Kane has talked Jaha out of the gassing of the Grounders, but has used the gas on their own people, so they can select the “ones.” With the pivotal and zoom-in perspectives of director Alex Kalymnios, and the melancholy score of Tree Adams, it is a scene cemented in our minds as we watch with flowing tears. I don’t cry, as I can’t physically express grief as easily, but I did let it all out. I just did not let it all out just for this piece-but for all the hard losses I have endured myself. It was a slingshot to release that grief and build up a sense of relief. That it is okay to express emotions, that it is okay that it does not make you any less of a person by doing so.
Octavia walks in, ready to shoot the Skaikru if they did not make their obligation. Instead, she surveys the area, and the Grounders does not have to slaughter. Jaha and Kaha come out in gas masks (scaring the crap out of me), and both are tearful.
“This is how we save our people,” Kane says. It’s the Culling all over again. To select the Arkadians who will live, they use Clarke’s list. How horrifically depressing.

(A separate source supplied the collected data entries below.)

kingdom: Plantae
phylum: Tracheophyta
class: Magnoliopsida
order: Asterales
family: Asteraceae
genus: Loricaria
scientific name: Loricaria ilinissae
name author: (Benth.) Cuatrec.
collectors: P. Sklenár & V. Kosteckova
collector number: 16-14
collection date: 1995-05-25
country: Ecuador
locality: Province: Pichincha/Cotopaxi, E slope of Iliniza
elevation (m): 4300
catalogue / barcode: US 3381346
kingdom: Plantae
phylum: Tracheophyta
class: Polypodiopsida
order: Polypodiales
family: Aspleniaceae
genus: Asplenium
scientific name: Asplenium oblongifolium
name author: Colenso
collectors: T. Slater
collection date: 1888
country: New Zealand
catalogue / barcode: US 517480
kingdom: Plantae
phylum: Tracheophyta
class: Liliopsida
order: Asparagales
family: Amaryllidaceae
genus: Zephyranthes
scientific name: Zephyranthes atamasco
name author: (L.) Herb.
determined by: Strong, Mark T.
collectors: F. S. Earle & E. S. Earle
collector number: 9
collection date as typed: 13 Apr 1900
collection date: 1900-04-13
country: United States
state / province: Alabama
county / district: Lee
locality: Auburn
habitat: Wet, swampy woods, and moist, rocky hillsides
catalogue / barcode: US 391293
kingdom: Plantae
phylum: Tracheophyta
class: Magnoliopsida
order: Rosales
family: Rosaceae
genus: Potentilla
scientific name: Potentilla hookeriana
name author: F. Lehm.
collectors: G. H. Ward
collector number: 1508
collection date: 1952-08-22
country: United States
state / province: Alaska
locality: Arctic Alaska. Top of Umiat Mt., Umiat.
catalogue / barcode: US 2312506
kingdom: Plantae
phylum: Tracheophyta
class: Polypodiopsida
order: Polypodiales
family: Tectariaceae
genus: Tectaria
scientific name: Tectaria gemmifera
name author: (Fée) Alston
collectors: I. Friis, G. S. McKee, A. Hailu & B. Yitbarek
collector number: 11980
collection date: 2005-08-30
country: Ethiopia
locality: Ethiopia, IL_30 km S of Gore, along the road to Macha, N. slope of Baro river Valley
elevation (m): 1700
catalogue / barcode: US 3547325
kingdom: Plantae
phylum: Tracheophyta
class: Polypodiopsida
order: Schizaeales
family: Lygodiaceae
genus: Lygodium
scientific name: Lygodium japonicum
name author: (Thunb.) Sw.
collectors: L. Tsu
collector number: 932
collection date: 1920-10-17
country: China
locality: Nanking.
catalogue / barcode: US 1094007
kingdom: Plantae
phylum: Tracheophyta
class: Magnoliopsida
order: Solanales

Meanwhile, the squad arrives at Becca’s lab where Raven is waiting. How cool was it though that all seven released their helmets simultaneously? Anyways, when Clarke tells her that they’re not going back, but up, Raven is a bit surprised. Clarke leads her through that they will have food and water once they can get the systems running on the Ark, (Plus, another classic one-liner from Murphy) and use the oxygenater from the lighthouse. Raven is sure to do it, with everyone’s encouragement. In full Raven Reyes fashion,
“The death wave can kiss my ass.”
That finishes my review of The 100 The Chosen. Tomorrow night will be the season four finale, and you don’t want to miss it!